The average legal department reported that 33 percent of its corporate transaction work was automated, to some degree, in 2019. In keeping with this trend — and to keep up with new demand —55 percent of the legal department’s work on corporate transactions will be automatable by 2024.
Some leading legal departments will find enthusiastic innovation partners in legal tech providers, themselves. The key to success, though, is first pinpointing issues that can be solved with automation, instead of deploying legal tech in search of the problem!
3. Corporate Legal Departments Will Capture a Third of the Potential Benefit of CLM Investments
Legal tech and automation investments, such as contract lifecycle management (CLM) systems, often take longer than many legal leaders would like. The average legal team requires 2.4 years to recoup its initial financial investment. That is partly due to “ill-fitting” or “poorly adapted” systems.
Additionally, there is a failure to manage stakeholders’ expectations around a technology’s payback period. This helps creates the perception that new legal tech is underperforming or, worse still, problematic for the organization. Then, stakeholders’ disillusionment drives further disengagement. And if that perception becomes far too negative, organizations are forced to abandon a technology initiative altogether. This is a clear waste of possible six-figure investment and thousands of hours of staff time — all thanks to a failed CLM deployment.

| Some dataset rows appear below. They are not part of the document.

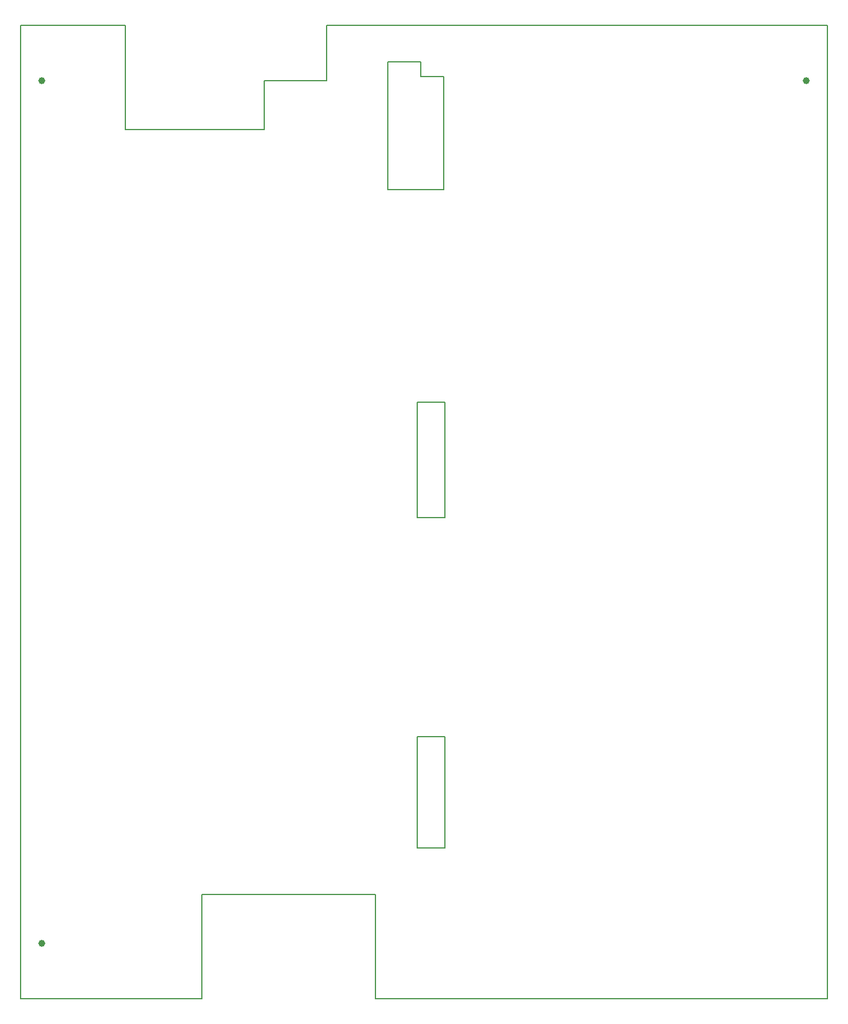
<source format=gbp>
G04*
G04 #@! TF.GenerationSoftware,Altium Limited,Altium Designer,22.3.1 (43)*
G04*
G04 Layer_Color=128*
%FSLAX25Y25*%
%MOIN*%
G70*
G04*
G04 #@! TF.SameCoordinates,3C66329E-7EC6-4DA4-B4DD-612C795C30B2*
G04*
G04*
G04 #@! TF.FilePolarity,Positive*
G04*
G01*
G75*
%ADD10C,0.00787*%
%ADD53C,0.03937*%
D10*
X208000Y458000D02*
Y530500D01*
X226519Y522261D02*
X239496D01*
X226500Y522279D02*
Y530500D01*
X208000D02*
X226500D01*
X59055Y492126D02*
Y551181D01*
X102362Y0D02*
Y59055D01*
X200787D01*
Y0D02*
Y59055D01*
Y-0D02*
X456693Y0D01*
X173228Y551181D02*
X456693D01*
X137795Y492126D02*
Y519685D01*
X173228D01*
Y551181D01*
X59055Y492126D02*
X137795Y492126D01*
X224472Y337700D02*
X240220D01*
X224472Y272500D02*
X240220D01*
Y337700D01*
X224472Y272500D02*
Y337700D01*
Y85345D02*
Y148500D01*
X240220Y85345D02*
Y148500D01*
X224472Y85345D02*
X240220D01*
X224472Y148500D02*
X240220D01*
X239496Y458000D02*
Y522261D01*
X208000Y458000D02*
X239496D01*
X0Y0D02*
X102362D01*
X0Y551181D02*
X59055D01*
X456693Y0D02*
Y551181D01*
X0Y0D02*
Y551181D01*
D53*
X444882Y519685D02*
D03*
X11811D02*
D03*
Y31496D02*
D03*
M02*

</source>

To get the most return on CLM investments, ultimately, corporate legal departments must prioritize capabilities that match their current process maturity. This is opposed to a big bang-like approach, which will only garner a fraction of the anticipated value. If they do the former successfully, legal departments can expect to capture at least 30 percent of the potential benefit of CLM investments by 2025.
The Future of Legal Technology is ‘Now’
In a myriad of ways, then, legal is undergoing the digital transformation that other industries have already gone through. But because it is especially document-heavy, the sector stands to benefit enormously from digital transformation projects. Legal and other departments have long used legal automation for email, accounting systems, and word processing. They now see the value of deploying technology to automate tasks, like document drafting, management, and analysis, whether they are in the back office or the front office.

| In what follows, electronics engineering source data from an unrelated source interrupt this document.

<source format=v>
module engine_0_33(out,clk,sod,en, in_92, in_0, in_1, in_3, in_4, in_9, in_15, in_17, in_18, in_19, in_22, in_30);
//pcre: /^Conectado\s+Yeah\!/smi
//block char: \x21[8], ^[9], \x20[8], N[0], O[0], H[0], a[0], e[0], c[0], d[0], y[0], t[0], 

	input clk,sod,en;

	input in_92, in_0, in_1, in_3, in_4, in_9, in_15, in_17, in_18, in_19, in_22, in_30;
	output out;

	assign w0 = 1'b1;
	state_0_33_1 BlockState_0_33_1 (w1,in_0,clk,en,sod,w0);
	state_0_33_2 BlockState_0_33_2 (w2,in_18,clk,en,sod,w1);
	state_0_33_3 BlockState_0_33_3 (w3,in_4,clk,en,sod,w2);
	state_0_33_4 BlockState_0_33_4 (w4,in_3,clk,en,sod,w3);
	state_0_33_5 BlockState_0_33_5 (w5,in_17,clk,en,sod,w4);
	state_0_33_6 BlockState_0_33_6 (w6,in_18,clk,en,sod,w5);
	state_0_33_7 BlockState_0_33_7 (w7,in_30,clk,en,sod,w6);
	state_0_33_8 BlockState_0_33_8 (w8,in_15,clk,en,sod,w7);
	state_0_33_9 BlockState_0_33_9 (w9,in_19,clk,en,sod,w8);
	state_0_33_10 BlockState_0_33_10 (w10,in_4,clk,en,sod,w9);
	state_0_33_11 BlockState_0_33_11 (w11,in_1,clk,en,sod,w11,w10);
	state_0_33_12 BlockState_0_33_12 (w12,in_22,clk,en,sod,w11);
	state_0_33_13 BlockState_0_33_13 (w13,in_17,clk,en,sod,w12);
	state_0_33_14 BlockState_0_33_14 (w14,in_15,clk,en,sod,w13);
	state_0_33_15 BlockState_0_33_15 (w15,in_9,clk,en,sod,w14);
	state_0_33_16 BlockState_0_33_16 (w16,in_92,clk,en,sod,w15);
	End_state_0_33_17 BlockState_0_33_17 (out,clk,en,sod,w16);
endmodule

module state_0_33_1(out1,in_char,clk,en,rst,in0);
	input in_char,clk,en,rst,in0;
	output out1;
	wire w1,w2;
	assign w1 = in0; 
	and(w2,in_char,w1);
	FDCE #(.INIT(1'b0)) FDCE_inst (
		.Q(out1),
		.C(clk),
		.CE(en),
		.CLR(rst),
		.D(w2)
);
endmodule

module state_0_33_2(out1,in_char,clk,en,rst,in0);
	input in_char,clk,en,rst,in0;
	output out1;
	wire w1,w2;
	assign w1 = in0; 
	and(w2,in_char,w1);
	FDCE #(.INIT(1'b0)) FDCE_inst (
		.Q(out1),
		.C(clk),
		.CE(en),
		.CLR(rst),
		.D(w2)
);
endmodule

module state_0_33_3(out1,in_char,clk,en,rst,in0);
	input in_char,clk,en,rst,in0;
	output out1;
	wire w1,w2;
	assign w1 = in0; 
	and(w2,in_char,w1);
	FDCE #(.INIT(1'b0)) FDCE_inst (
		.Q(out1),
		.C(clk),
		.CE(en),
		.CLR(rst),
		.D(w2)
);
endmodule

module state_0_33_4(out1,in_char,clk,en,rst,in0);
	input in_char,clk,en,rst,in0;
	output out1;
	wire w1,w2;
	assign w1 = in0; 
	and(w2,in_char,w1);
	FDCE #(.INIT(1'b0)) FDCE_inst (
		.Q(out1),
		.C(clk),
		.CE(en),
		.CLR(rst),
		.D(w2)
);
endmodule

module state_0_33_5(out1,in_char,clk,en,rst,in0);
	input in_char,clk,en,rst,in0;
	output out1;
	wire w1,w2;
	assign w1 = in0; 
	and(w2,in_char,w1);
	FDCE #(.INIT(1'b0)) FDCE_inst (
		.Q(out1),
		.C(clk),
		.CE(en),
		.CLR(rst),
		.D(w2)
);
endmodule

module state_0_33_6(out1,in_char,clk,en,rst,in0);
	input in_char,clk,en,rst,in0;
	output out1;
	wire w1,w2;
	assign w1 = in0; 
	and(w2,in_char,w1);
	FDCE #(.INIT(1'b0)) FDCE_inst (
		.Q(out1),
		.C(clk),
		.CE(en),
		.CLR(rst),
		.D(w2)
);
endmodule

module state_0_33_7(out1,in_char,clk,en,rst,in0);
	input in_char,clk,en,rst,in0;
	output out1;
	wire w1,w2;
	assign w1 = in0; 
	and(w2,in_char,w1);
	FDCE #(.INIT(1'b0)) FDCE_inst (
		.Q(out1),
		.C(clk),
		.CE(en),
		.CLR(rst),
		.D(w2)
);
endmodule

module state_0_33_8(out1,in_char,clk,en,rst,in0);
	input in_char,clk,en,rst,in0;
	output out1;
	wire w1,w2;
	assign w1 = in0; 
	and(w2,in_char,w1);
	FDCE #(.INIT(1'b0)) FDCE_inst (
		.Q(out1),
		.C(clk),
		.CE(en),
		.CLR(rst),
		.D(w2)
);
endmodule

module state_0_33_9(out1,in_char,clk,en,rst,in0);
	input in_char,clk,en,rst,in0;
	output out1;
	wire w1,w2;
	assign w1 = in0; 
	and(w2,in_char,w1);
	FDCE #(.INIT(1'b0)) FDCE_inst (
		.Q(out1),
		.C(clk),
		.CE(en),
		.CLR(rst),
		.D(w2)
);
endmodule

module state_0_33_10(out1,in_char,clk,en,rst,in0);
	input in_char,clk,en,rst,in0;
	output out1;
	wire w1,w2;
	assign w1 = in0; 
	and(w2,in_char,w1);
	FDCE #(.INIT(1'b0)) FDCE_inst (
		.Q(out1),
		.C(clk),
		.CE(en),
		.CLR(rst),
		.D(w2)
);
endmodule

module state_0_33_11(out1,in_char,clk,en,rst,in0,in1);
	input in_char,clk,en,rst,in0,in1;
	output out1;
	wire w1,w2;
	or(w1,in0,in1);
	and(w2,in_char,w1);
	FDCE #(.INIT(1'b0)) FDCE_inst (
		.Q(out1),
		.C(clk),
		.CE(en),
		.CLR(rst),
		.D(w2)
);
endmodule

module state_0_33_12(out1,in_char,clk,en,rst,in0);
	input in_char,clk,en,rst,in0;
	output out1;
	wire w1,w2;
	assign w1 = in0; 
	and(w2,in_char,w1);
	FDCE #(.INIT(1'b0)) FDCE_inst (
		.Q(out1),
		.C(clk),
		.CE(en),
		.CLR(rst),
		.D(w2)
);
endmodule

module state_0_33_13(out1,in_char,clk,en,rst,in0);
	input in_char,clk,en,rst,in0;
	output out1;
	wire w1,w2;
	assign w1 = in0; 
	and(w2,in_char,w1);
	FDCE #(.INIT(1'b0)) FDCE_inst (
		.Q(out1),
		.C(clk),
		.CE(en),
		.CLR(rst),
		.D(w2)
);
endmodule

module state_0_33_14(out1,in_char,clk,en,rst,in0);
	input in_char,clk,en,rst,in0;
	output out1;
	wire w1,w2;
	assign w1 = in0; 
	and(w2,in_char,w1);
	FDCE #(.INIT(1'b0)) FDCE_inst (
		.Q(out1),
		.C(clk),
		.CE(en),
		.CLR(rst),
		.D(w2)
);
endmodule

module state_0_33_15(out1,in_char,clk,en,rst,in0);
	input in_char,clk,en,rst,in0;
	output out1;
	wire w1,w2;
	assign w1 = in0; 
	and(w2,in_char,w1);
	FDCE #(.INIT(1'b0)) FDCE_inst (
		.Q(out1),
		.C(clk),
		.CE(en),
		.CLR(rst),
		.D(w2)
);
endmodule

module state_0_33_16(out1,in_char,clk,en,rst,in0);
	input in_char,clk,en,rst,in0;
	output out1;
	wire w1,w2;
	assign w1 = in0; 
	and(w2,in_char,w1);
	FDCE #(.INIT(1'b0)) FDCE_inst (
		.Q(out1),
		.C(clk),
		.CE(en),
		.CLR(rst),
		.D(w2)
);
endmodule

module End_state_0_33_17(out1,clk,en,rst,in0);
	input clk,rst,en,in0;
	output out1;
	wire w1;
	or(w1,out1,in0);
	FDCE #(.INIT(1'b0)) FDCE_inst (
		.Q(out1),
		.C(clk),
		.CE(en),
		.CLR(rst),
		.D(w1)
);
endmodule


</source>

“Most of what (working professionals) do will not be possible without (machine-driven automation).,” Kevin Kelly writes in the 2017 book, The Inevitable: Understanding the 12 Technological Forces That Will Shape Our Future. “You might no longer think of it as a job, at least at first, because anything that resembles drudgery will be handed over to [artificial intelligence] … jobs that no one wakes up in the morning really wanting to do.”
In other words, AI will help overworked attorneys perform the work they have been doing all along — and do it much better. It will perform the kinds of tasks, such as deep analytics, that lawyers cannot do effectively by themselves. It will help them to discover work they never imagined needed completed. This will not only matter most to companies, but also expand who lawyers are as human beings, both creatively and strategically.